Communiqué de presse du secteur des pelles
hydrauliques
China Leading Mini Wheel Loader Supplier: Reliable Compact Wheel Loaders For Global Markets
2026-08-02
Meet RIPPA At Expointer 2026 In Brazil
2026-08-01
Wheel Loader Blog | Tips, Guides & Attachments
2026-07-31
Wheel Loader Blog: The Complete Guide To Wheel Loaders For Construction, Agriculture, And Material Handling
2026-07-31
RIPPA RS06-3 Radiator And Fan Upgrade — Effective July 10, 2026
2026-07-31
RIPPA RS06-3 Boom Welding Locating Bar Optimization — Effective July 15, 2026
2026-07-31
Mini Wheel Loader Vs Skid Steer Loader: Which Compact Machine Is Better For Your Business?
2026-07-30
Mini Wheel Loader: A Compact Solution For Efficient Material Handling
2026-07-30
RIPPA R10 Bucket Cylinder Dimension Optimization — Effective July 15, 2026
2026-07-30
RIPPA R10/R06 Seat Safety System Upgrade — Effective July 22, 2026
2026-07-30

────

◆ ASSIGNED TASK
Could you write these rows out again, replacing "Effective" with "Starting" and leaving everything else unchanged?

◆ REPLY TO THE TASK
Communiqué de presse du secteur des pelles
hydrauliques
China Leading Mini Wheel Loader Supplier: Reliable Compact Wheel Loaders For Global Markets
2026-08-02
Meet RIPPA At Expointer 2026 In Brazil
2026-08-01
Wheel Loader Blog | Tips, Guides & Attachments
2026-07-31
Wheel Loader Blog: The Complete Guide To Wheel Loaders For Construction, Agriculture, And Material Handling
2026-07-31
RIPPA RS06-3 Radiator And Fan Upgrade — Starting July 10, 2026
2026-07-31
RIPPA RS06-3 Boom Welding Locating Bar Optimization — Starting July 15, 2026
2026-07-31
Mini Wheel Loader Vs Skid Steer Loader: Which Compact Machine Is Better For Your Business?
2026-07-30
Mini Wheel Loader: A Compact Solution For Efficient Material Handling
2026-07-30
RIPPA R10 Bucket Cylinder Dimension Optimization — Starting July 15, 2026
2026-07-30
RIPPA R10/R06 Seat Safety System Upgrade — Starting July 22, 2026
2026-07-30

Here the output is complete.